The Vitamin C Connection reports about the work of Masao Igarashi (Department of Obstetrics and Gynecology, School of Medicine, Gunma University, Maebishi, Japan). He treated forty-two women with differing ovarian problems. Clomiphene citrate, a popular fertility drug of the time, had failed to help these women who produced no fertile eggs (anovulation) or had no menstrual period (amenorrheic). Of these forty-two women, 40% began to ovulate and 21% later became pregnant. Dr. Igarashi observes that "the possible site of action of ascorbic acid seems to be at the ovarian level."
The paper Effect of Ascorbic Acid on Male Fertility by Earl B. Dawson, William A. Harris, William E. Rankin, Leonard A. Charpentier, and William J. McGanity was published in the Third Conference on Vitamin C, July, 1987.

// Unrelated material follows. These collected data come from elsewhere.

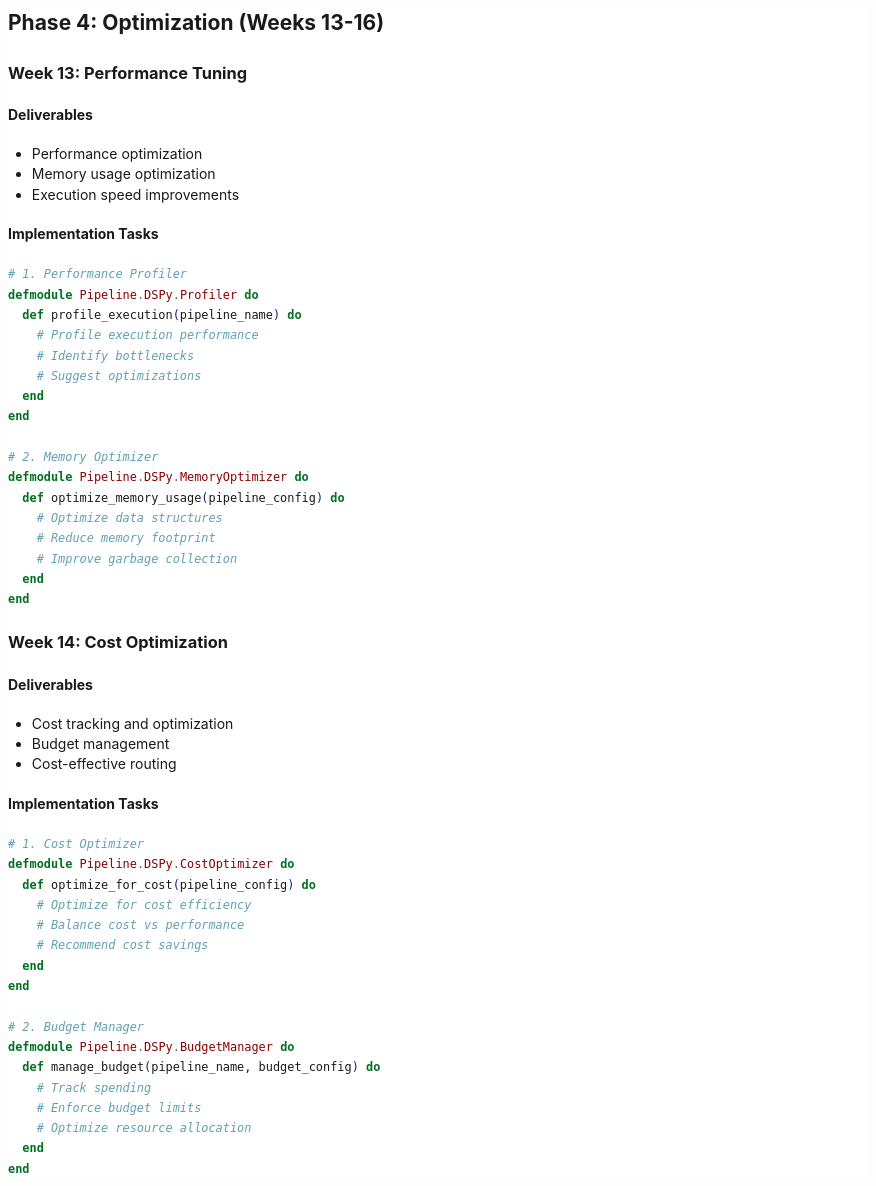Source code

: ## Phase 4: Optimization (Weeks 13-16)

### Week 13: Performance Tuning

#### Deliverables
- Performance optimization
- Memory usage optimization
- Execution speed improvements

#### Implementation Tasks
```elixir
# 1. Performance Profiler
defmodule Pipeline.DSPy.Profiler do
  def profile_execution(pipeline_name) do
    # Profile execution performance
    # Identify bottlenecks
    # Suggest optimizations
  end
end

# 2. Memory Optimizer
defmodule Pipeline.DSPy.MemoryOptimizer do
  def optimize_memory_usage(pipeline_config) do
    # Optimize data structures
    # Reduce memory footprint
    # Improve garbage collection
  end
end
```

### Week 14: Cost Optimization

#### Deliverables
- Cost tracking and optimization
- Budget management
- Cost-effective routing

#### Implementation Tasks
```elixir
# 1. Cost Optimizer
defmodule Pipeline.DSPy.CostOptimizer do
  def optimize_for_cost(pipeline_config) do
    # Optimize for cost efficiency
    # Balance cost vs performance
    # Recommend cost savings
  end
end

# 2. Budget Manager
defmodule Pipeline.DSPy.BudgetManager do
  def manage_budget(pipeline_name, budget_config) do
    # Track spending
    # Enforce budget limits
    # Optimize resource allocation
  end
end
```
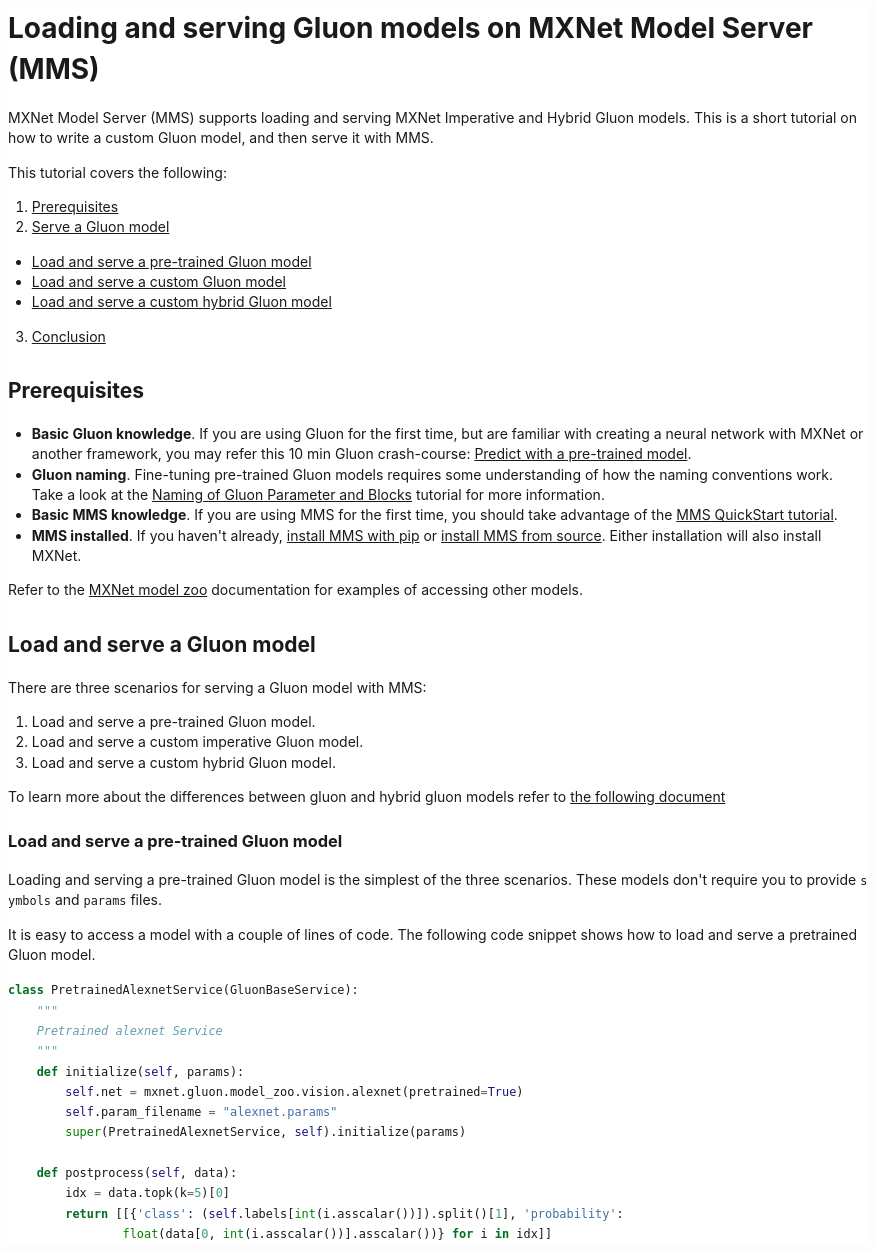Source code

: # Loading and serving Gluon models on MXNet Model Server (MMS)
MXNet Model Server (MMS) supports loading and serving MXNet Imperative and Hybrid Gluon models.
This is a short tutorial on how to write a custom Gluon model, and then serve it with MMS.

This tutorial covers the following:
1. [Prerequisites](#prerequisites)
2. [Serve a Gluon model](#load-and-serve-a-gluon-model)
  * [Load and serve a pre-trained Gluon model](#load-and-serve-a-pre-trained-gluon-model)
  * [Load and serve a custom Gluon model](#load-and-serve-a-custom-gluon-imperative-model)
  * [Load and serve a custom hybrid Gluon model](#load-and-serve-a-hybrid-gluon-model)
3. [Conclusion](#conclusion)

## Prerequisites
* **Basic Gluon knowledge**. If you are using Gluon for the first
time, but are familiar with creating a neural network with MXNet or another framework, you may refer this 10 min Gluon crash-course: [Predict with a pre-trained model](http://gluon-crash-course.mxnet.io/predict.html).
* **Gluon naming**. Fine-tuning pre-trained Gluon models requires some understanding of how the naming conventions work. Take a look at the [Naming of Gluon Parameter and Blocks](https://mxnet.incubator.apache.org/tutorials/gluon/naming.html) tutorial for more information.
* **Basic MMS knowledge**. If you are using MMS for the first time, you should take advantage of the [MMS QuickStart tutorial](https://github.com/awslabs/multi-model-server#quick-start).
* **MMS installed**. If you haven't already, [install MMS with pip](https://github.com/awslabs/multi-model-server/blob/master/docs/install.md#install-mms-with-pip) or [install MMS from source](https://github.com/awslabs/multi-model-server/blob/master/docs/install.md#install-mms-from-source-code). Either installation will also install MXNet.

Refer to the [MXNet model zoo](https://mxnet.incubator.apache.org/api/python/gluon/model_zoo.html) documentation for examples of accessing other models.

## Load and serve a Gluon model
There are three scenarios for serving a Gluon model with MMS:

1. Load and serve a pre-trained Gluon model.
2. Load and serve a custom imperative Gluon model.
3. Load and serve a custom hybrid Gluon model.

To learn more about the differences between gluon and hybrid gluon models refer to [the following document](http://gluon.mxnet.io/chapter07_distributed-learning/hybridize.html)

### Load and serve a pre-trained Gluon model
Loading and serving a pre-trained Gluon model is the simplest of the three scenarios. These models don't require you to provide `symbols` and `params` files.

It is easy to access a model with a couple of lines of code. The following code snippet shows how to load and serve a pretrained Gluon model.

```python
class PretrainedAlexnetService(GluonBaseService):
    """
    Pretrained alexnet Service
    """
    def initialize(self, params):
        self.net = mxnet.gluon.model_zoo.vision.alexnet(pretrained=True)
        self.param_filename = "alexnet.params"
        super(PretrainedAlexnetService, self).initialize(params)

    def postprocess(self, data):
        idx = data.topk(k=5)[0]
        return [[{'class': (self.labels[int(i.asscalar())]).split()[1], 'probability':
                float(data[0, int(i.asscalar())].asscalar())} for i in idx]]

```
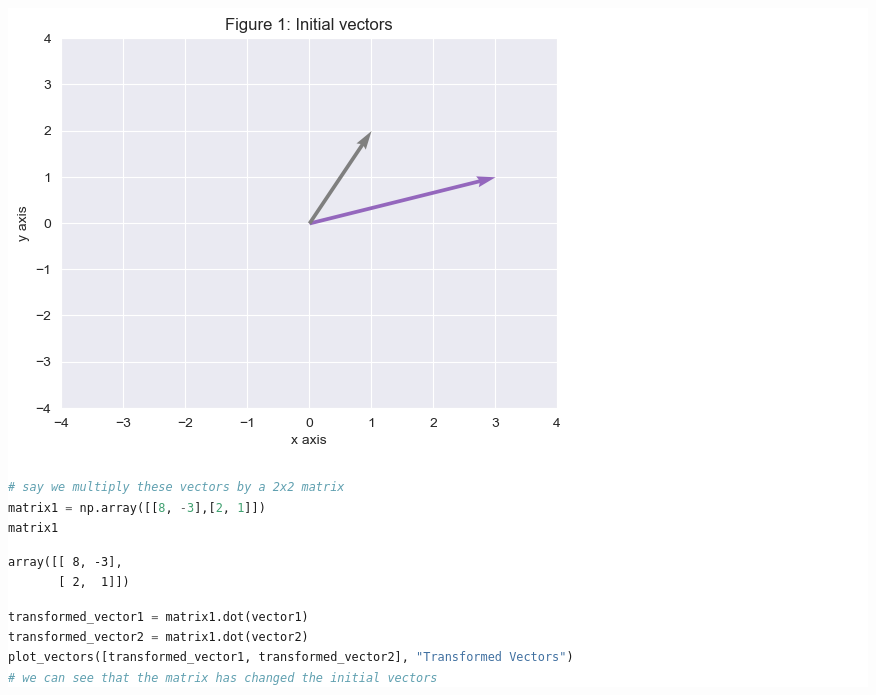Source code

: ![Vectors before transformation](./vectors_before_transformation_matplotlib.png)
    



```python
# say we multiply these vectors by a 2x2 matrix
matrix1 = np.array([[8, -3],[2, 1]])
matrix1
```




    array([[ 8, -3],
           [ 2,  1]])




```python
transformed_vector1 = matrix1.dot(vector1)
transformed_vector2 = matrix1.dot(vector2)
plot_vectors([transformed_vector1, transformed_vector2], "Transformed Vectors")
# we can see that the matrix has changed the initial vectors
```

For over a decade, obstetricians at the University of Texas Medical Branch at Galveston had been prescribing vitamin C to men where fertility problems and testing pointed to high sperm agglutination (clumping of sperm that restricts movement [motility]). A study was set up to determine the effect of vitamin C on sperm qualities and that is the subject of the published paper. Twenty men who had the agglutination problem and ten controls where tested. These thirty men were randomly divided into three groups of ten, one month's supply of a daily supplement of 1000mg of C, 200mg of C, or a placebo given to each member. The overall results, as displayed in the chart below showed a substantial improvement in all qualities of sperm for the supplemented groups.
A new Danish study reported at Johns Hopkins InteliHealth on February 26, 1999 showed that men with low fertility had twice the likelyhood of testicular cancer and this is not the first study to show this linkage. Since vitamin C deficiency is also linked to both cancer and infertility, how would the picture change if everyone got the vitamin C their body needs for optimum health?